Au fil de l'autre

Carnet de notes de mes explorations: filage et tissage

Peigne envergeur: le retour!

3.11 Je reviens à mes premières amours: le métier à peigne envergeur (PE), alias Rigid Heddle (RH). Depuis que j'ai acheté le Jane (Louet), métier de table, j'ai beaucoup hésité à revendre le Harp de Kromski (PE). Bien m'en a pris. Je l'ai toujours et je vais pouvoir me relancer dans cette mouvance.

Lors d'un récent séjour au lit pour un lumbago (ô vieillesse ennemie), j'ai remis de l'ordre dans mes notes. D'habitude je vis plutôt le syndrome du Chaperon rouge en tissage: je baguenaude dans la forêt en oubliant le sentier; fleur après fleur, je me retrouve au milieu des taillis denses et sombres. Cela m'amuse de courir après le vent en tissage, sautant d'un projet à l'autre, mais de temps en temps, je reviens au chemin que je me suis tracé. Dont acte cette semaine.

J'ai par exemple retrouvé mes notes de visionnages des vidéos de Deborah Jarchow, de Liz Gipson, de Jane Patrick, toutes tisserandes émérites qui ont quitté le monde du tissage au métier classique. J'ai revu leurs superbes réalisations.

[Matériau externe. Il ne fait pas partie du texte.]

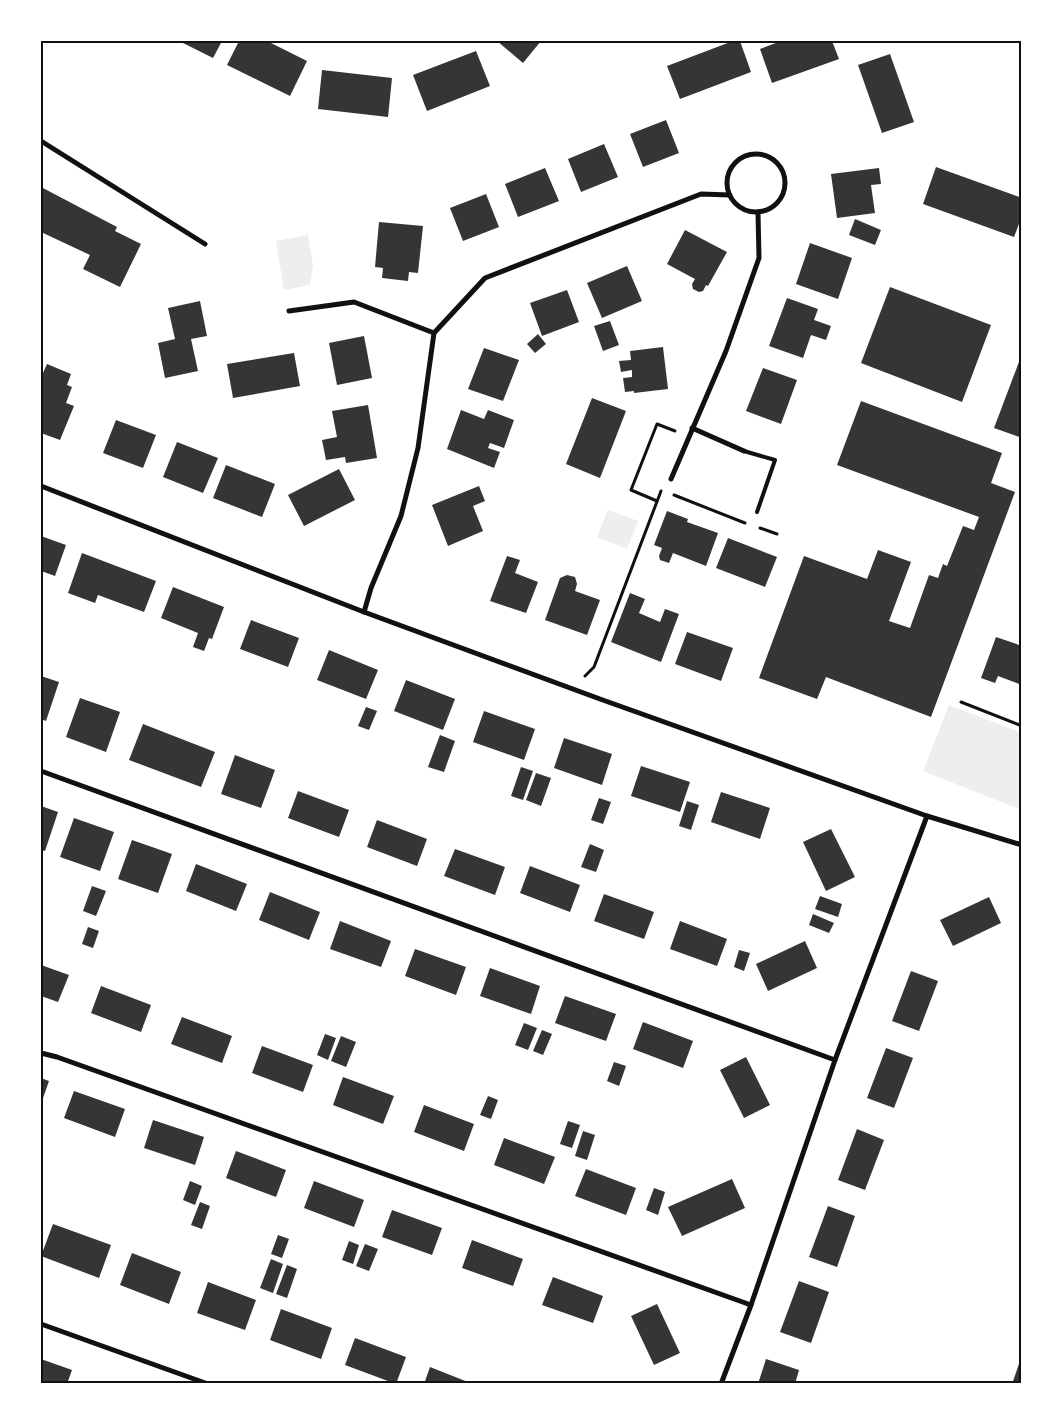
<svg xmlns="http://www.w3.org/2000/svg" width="1063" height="1425" viewBox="0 0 1063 1425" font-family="Poppins,sans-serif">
	<rect width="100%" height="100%" fill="#fff"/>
	<g fill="#eee">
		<polygon points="308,235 313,265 310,285 284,290 276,241"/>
		<polygon points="608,510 638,521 627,549 597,537"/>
		<polygon points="949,705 1022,733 1022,810 923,771"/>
	</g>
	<g fill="#353535">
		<polygon points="179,41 222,41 213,58"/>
		<polygon points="239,41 267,41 307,61 290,96 227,65"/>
		<polygon points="497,41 541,41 523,63"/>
		<polygon points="733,41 740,41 751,72 680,99 667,66"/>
		<polygon points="781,41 832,41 839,59 772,83 760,49"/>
		<polygon points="476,51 490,86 427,111 413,75"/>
		<polygon points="890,54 914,122 882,133 858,65"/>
		<polygon points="322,70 392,78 388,117 318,109"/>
		<polygon points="666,120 679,153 643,167 630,134"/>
		<polygon points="604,144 618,177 581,192 568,159"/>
		<polygon points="936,167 1022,198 1022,216 1014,237 923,204"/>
		<polygon points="545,168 559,201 518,217 505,184"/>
		<polygon points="879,168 881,184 871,185 875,213 837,218 831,174"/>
		<polygon points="41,187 117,227 115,231 141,244 120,287 83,269 90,255 41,232"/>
		<polygon points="486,194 499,227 463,241 450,208"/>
		<polygon points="855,219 881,230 875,245 849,235"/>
		<polygon points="379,222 423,226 418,273 409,272 408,281 382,278 383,268 375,267"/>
		<polygon points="685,230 727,252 708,286 706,285 703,291 699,292 693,289 692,284 695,279 667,264"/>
		<polygon points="810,243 852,258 838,299 796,284"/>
		<polygon points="627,266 642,301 602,318 587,283"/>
		<polygon points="890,287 991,325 962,402 861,363"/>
		<polygon points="567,290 579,322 542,336 530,303"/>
		<polygon points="787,298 818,309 814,320 831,326 826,340 811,335 803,358 769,346"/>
		<polygon points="200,301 207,336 191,339 198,371 165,378 158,343 175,339 168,308"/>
		<polygon points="610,321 619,345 603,351 594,326"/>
		<polygon points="538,334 546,344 535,353 527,344"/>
		<polygon points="364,336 372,378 337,385 329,343"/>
		<polygon points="663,347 668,389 634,393 634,391 625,392 623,378 632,377 632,370 621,372 619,361 631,360 630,351"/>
		<polygon points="484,348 519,360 503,401 468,389"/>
		<polygon points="294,353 300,386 233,398 227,364"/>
		<polygon points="1022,354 1022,438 994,428"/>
		<polygon points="47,364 71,374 67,385 72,387 66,403 74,406 60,440 41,433 41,373 43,373"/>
		<polygon points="763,368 797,380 781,424 746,411"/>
		<polygon points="592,398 626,411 600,478 566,464"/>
		<polygon points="861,401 1002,453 991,483 1015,492 931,717 826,677 817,699 759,678 804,556 867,579 878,550 911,562 889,621 910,628 929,575 938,578 943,564 947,566 963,526 974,530 979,517 837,465"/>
		<polygon points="368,405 377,458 346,463 345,457 326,460 322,440 337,437 332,411"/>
		<polygon points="461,410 484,419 488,410 514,420 504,448 490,443 488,448 500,452 494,468 447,449"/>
		<polygon points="116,420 156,435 143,468 103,453"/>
		<polygon points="177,442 218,458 203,493 163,477"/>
		<polygon points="226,465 275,484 262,517 213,498"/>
		<polygon points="339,469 355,500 304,526 288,495"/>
		<polygon points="479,486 485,501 473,506 483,531 448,546 432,505"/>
		<polygon points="667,511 688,519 687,522 718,533 706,566 673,553 669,563 660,560 659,556 662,548 654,545"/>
		<polygon points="41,536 66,545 55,576 41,571"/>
		<polygon points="728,538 777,557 765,587 716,568"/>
		<polygon points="82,553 156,581 144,612 98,595 95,603 68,593"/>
		<polygon points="507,556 520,560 515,573 538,582 526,613 490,601"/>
		<polygon points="567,575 575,577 577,584 575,591 600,600 587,635 545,620 560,578"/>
		<polygon points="173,587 224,607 212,639 209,638 204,651 193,647 198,633 161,618"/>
		<polygon points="630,593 645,599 639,613 660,622 665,609 679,614 661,662 611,642"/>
		<polygon points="251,620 299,638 288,667 240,649"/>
		<polygon points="687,632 733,648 721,681 675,664"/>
		<polygon points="996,637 1022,646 1022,685 998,676 995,683 981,678"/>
		<polygon points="329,650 378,670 366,699 317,680"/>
		<polygon points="41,676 59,682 46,721 41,719"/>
		<polygon points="406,680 455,699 443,730 394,711"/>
		<polygon points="80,698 120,712 106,752 66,737"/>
		<polygon points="366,707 377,711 369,730 358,726"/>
		<polygon points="484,711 535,729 524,760 473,742"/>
		<polygon points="143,724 215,752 201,787 129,760"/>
		<polygon points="440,735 455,741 444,772 428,767"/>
		<polygon points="564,738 612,754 602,785 554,768"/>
		<polygon points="235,755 275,770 261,808 221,794"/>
		<polygon points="641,766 690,782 680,812 631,796"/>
		<polygon points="521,767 533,771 523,800 511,796"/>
		<polygon points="536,773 551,778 541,806 526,800"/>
		<polygon points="298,791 349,810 339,837 288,818"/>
		<polygon points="721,792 770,808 760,839 711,822"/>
		<polygon points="599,798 611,802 603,824 591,820"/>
		<polygon points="687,801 699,805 691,830 679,826"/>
		<polygon points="41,806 58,812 45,851 41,850"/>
		<polygon points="74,818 114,832 100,871 60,857"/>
		<polygon points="377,820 427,839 417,866 367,847"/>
		<polygon points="831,829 855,877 826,891 803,842"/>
		<polygon points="132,840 172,854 158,893 118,879"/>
		<polygon points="590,844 604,850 596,872 581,867"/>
		<polygon points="455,849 505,867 495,895 444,876"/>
		<polygon points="196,864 247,884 236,911 186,891"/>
		<polygon points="530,866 580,885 570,912 520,893"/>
		<polygon points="92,886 106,891 96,916 83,911"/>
		<polygon points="270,892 320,912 309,940 259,920"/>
		<polygon points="604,894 654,912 644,939 594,921"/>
		<polygon points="820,896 842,904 838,917 815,909"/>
		<polygon points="989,897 1001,923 953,946 940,920"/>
		<polygon points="813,914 834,923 829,933 809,925"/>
		<polygon points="340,921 391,941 381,967 330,949"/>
		<polygon points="680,921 727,939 717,966 670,949"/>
		<polygon points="88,927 99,931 93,948 82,944"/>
		<polygon points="805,941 817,968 768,991 756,964"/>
		<polygon points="415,949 466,967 456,995 405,976"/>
		<polygon points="739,950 750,953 744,971 734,967"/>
		<polygon points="41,965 69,975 58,1002 41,996"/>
		<polygon points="490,968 540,986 531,1014 480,996"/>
		<polygon points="911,971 938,981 919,1031 892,1021"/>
		<polygon points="101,986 151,1005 141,1032 91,1013"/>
		<polygon points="565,996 616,1014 606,1041 555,1023"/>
		<polygon points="182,1017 232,1036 222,1063 171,1044"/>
		<polygon points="643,1022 693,1041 683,1068 633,1049"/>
		<polygon points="524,1023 537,1028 528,1050 515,1045"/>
		<polygon points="542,1030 552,1034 543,1055 533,1051"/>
		<polygon points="325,1034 336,1038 328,1060 317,1055"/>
		<polygon points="341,1036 356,1042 346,1067 331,1061"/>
		<polygon points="262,1046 313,1065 303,1092 252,1073"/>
		<polygon points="886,1048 913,1058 894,1108 867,1098"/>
		<polygon points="746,1057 770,1105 744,1118 720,1070"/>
		<polygon points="614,1062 626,1066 619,1086 607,1081"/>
		<polygon points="343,1077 394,1096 383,1124 333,1105"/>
		<polygon points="41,1078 49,1081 42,1101 41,1101"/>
		<polygon points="74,1091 125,1109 115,1137 64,1118"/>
		<polygon points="488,1096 498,1100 491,1119 480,1115"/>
		<polygon points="424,1105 474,1124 464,1151 414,1132"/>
		<polygon points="153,1120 204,1137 195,1165 144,1148"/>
		<polygon points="568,1121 580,1125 572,1148 560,1144"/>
		<polygon points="857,1129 884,1140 865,1190 838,1180"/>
		<polygon points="583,1131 595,1135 587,1160 575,1156"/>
		<polygon points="504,1138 555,1157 544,1184 494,1165"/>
		<polygon points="236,1151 286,1170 276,1197 226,1178"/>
		<polygon points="586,1169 636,1188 626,1215 575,1196"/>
		<polygon points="732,1179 745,1208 682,1236 668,1207"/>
		<polygon points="190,1181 202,1186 195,1205 183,1200"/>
		<polygon points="314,1181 364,1200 354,1227 304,1208"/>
		<polygon points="654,1188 665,1192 658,1215 646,1210"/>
		<polygon points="200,1202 210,1206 202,1229 191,1225"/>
		<polygon points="828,1206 855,1216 837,1267 809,1257"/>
		<polygon points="392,1210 442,1228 432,1255 382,1237"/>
		<polygon points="53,1224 111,1245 99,1278 41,1256"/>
		<polygon points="278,1235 289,1239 282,1258 271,1254"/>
		<polygon points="472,1240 523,1259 513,1286 462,1268"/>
		<polygon points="349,1241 359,1245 353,1264 342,1260"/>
		<polygon points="365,1244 378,1249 369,1271 356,1266"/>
		<polygon points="132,1253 181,1272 169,1304 120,1285"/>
		<polygon points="271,1259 283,1264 273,1293 260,1288"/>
		<polygon points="287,1265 297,1269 287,1298 276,1294"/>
		<polygon points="553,1277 603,1296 593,1323 542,1305"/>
		<polygon points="799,1281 829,1292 811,1343 780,1332"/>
		<polygon points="208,1282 256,1300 245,1330 197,1313"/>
		<polygon points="657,1304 680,1353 654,1365 631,1316"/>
		<polygon points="281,1309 332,1328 321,1359 270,1340"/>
		<polygon points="355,1338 406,1357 396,1384 345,1365"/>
		<polygon points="1021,1358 1022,1384 1012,1384"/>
		<polygon points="41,1359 72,1370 67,1384 41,1384"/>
		<polygon points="766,1359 799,1370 795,1384 758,1384"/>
		<polygon points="430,1367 473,1384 424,1384"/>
	</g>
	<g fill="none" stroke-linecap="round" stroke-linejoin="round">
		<g stroke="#111" stroke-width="3">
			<polyline points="674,495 745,523"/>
			<polyline points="657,501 631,490 657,424 675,431"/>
			<polyline points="760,528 777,534"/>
			<polyline points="585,676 594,667 661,491"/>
			<polyline points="961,702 1022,726"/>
		</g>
		<polyline stroke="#111" stroke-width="4" points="744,451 775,460 757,512"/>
		<g stroke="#111" stroke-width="5">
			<polyline points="41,141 205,244"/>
			<circle cx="756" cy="183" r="29"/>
			<polyline points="289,311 354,302 434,333"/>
			<polyline points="692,428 744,451"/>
			<polyline points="671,479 726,351 759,258 758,212"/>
			<polyline points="41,486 364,612 600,699 927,816 1022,845"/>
			<polyline points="364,612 371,588 401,516 418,448 434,333 485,278 701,194 730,195"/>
			<polyline points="41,771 835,1060"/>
			<polyline points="41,1053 57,1057 751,1305"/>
			<polyline points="41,1324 208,1384"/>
			<polyline points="721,1384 751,1305 835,1060 927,816"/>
		</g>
	</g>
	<rect width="1063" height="1425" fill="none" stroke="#ffffff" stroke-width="85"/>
	<rect x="42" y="42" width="978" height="1340" fill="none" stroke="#111" stroke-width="2"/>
</svg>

J'avais abandonné le peigne envergeur l'année passée, déçue par mes oeuvres: trop "guenilles" à mes yeux. J'acceptais qu'en noviciat je ne puisse arriver à mes attentes en un si court laps de temps, mais je bloquais dans mon évolution. J'ai donc acheté le Jane. J'en suis contente, mais lâcher le PE était une erreur de stratégie: ce n'est pas le type de métier qui était en jeu, c'étaient d'autres paramètres:

  1. Je n'ai que rarement suivi les modèles proposés, je remplaçais les fils par mes filés main, irréguliers, aléatoires. Grooosse erreur. J'obtenais un effet saori, ce que j'appelle "guenille" pour mon travail. Pas un tissu, quoi.
  2. Je mélangeais les types de fibres, forte des suggestions de ces profs: "allez-y, laissez-vous aller, improvisez!". Ce qui est léger de leur part, car elles n'envisagent pas qu'on n'a pas les mêmes prérequis qu'elles quant à la densité, au comportement des fils, entre autres. Je n'étais pas prétentieuse à vouloir mélanger les fils, j'ai suivi de mauvais conseils. On ne peut improviser que quand on connaît bien ses gammes.
  3. Je n'ai pigé que tard le nécessaire rapport d'angle essentiel à la densité. Je jouais au pif. Résultat: guenilles.
  4. J'avais tendance à regarder les oeuvres de mes camarades PE, qui produisaient du "saori-type", càd le prototype que je trouve un peu mou. Qui leur plaît. Pas à moi. J'oubliais ce que j'avais vu chez Jarchow, Patrick, etc. J'en avais conclu que le métier était responsable de ces effets grossiers.

Je suis aussi motivée à retâter de la bête après avoir refait un tour sur le blog ravelry de Jeen, une des tisserandes (hobbyiste) les plus curieuses et partageuses que je connaisse: par ici si vous êtes membre de Ravelry. Elle fait des prouesses techniques en PE.

Au passage, je fais le tri dans mes projets et je retiens au principal, pour ma production personnelle, ce travail-ci: les effets multicolorés avec trames jointes et inclusions - voir le projet "Tissage 4 cadres en soie multicolorée, sergé/toile & inclusions". Que je peux produire en PE tout autant qu'en Jane. Si j'ai acquis assez de métier entre-temps pour produire du tissu convenable, qui se tient, avec le PE.

Je continuerai à explorer le reste, comme on fait ses gammes: les effets dentelle, le grain d'orge, le canevas, le nid d'abeille, la ceinture de moine, etc. Mais c'est bien pour dire de faire ses gammes et d'élargir sa palette de peintre, ses possiblités techniques. Je préfère les jeux graphiques et texturaux aux prouesses techniques. Jeen le fait très bien!